Article 48 . Conditions et limites définies dans le traité.

Les droits reconnus par le traité instituant la Communauté européenne s'exercent dans les conditions et limites définies par celui-ci.

Exposé des motifs

Cet article a pour effet de renvoyer au traité lorsque les droits en cause sont définis par le traité lui-même. Il en va ainsi pour certains droits comme la liberté de mouvement, le droit de participer aux élections européennes et municipales, le droit de saisir le médiateur, le droit de pétition etc...

Article 49 . Niveau de protection

Aucune disposition de la présente Charte ne sera interprétée comme limitant ou portant atteinte aux droits de l'homme et libertés fondamentales reconnus, dans leur champ d'application respectif, par les constitutions des Etats membres, le droit international et les conventions internationales auxquelles sont parties l'Union, la Communauté ou tous les Etats membres, et notamment la Convention européenne de sauvegarde des droits de l'homme et des libertés fondamentales.

Exposé des motifs

L'objet de la disposition est clair. Il vise à préserver le niveau de protection offert actuellement par le droit de l'Union, le droit des Etats membres et le droit international. En raison de son importance, mention est faite de la Convention européenne des droits de l'homme qui constitue dans tous les cas un standard minimum. La référence à la Convention européenne des droits de l'homme s'entend évidement de la Convention telle qu'elle est ou sera interprétée par la Cour européenne des droits de l'homme en vertu du principe selon lequel toute interprétation s'incorpore au texte interprété. Il en va de même de la jurisprudence de la Cour de justice des Communautés européenne en ce qui concerne le droit communautaire.

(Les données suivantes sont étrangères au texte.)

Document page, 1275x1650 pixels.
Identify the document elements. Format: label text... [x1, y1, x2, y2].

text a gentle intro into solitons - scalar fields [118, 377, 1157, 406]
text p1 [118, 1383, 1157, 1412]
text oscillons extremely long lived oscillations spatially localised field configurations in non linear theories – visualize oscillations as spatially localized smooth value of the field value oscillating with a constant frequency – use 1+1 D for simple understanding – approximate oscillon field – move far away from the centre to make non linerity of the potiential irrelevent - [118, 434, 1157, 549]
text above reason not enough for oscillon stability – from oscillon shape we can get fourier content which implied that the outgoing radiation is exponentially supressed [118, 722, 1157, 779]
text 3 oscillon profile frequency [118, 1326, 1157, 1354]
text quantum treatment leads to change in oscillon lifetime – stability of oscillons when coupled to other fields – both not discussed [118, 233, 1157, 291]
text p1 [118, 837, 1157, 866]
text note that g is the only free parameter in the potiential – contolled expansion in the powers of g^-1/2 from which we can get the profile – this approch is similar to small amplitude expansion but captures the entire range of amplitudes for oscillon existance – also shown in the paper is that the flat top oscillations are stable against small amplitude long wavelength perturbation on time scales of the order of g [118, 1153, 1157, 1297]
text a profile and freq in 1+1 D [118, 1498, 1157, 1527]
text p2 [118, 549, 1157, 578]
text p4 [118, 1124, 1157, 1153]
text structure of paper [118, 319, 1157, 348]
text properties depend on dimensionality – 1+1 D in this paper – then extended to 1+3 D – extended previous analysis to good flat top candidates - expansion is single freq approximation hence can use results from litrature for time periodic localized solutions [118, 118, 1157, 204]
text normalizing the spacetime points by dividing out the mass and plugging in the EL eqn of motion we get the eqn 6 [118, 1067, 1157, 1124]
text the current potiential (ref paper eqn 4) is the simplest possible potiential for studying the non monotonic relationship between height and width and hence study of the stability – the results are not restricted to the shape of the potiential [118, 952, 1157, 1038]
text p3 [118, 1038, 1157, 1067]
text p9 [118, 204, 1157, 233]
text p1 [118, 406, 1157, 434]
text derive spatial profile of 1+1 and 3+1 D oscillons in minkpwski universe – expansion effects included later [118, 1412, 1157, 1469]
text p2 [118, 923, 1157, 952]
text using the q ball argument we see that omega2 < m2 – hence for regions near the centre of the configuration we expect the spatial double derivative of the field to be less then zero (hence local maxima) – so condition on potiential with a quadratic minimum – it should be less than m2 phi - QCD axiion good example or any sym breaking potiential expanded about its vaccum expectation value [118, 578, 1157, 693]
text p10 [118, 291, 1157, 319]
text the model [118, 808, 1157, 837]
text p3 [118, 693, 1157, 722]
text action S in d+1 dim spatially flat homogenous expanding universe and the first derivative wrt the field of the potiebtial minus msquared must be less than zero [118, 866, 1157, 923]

Article 50 . Interdiction de l'abus de droit

Aucune des dispositions de la présente Charte ne peut être interprétée comme impliquant un droit quelconque de se livrer à une activité ou d'accomplir un acte visant à la destruction des droits ou libertés reconnus dans la présente Charte ou à des limitations plus amples des droits et libertés que celles prévues par la présente Charte.

Exposé des motifs

Cet article reproduit l'article 17 de la Convention européenne des droits de l'homme :

" Aucune des dispositions de la présente Convention ne peut être interprétée comme impliquant pour un Etat, un groupement ou un individu, un droit quelconque de se livrer à une activité ou d'accomplir un acte visant à la destruction des droits ou libertés reconnus dans la présente Convention ou à des limitations plus amples de ces droits et libertés que celles prévues à ladite Convention ".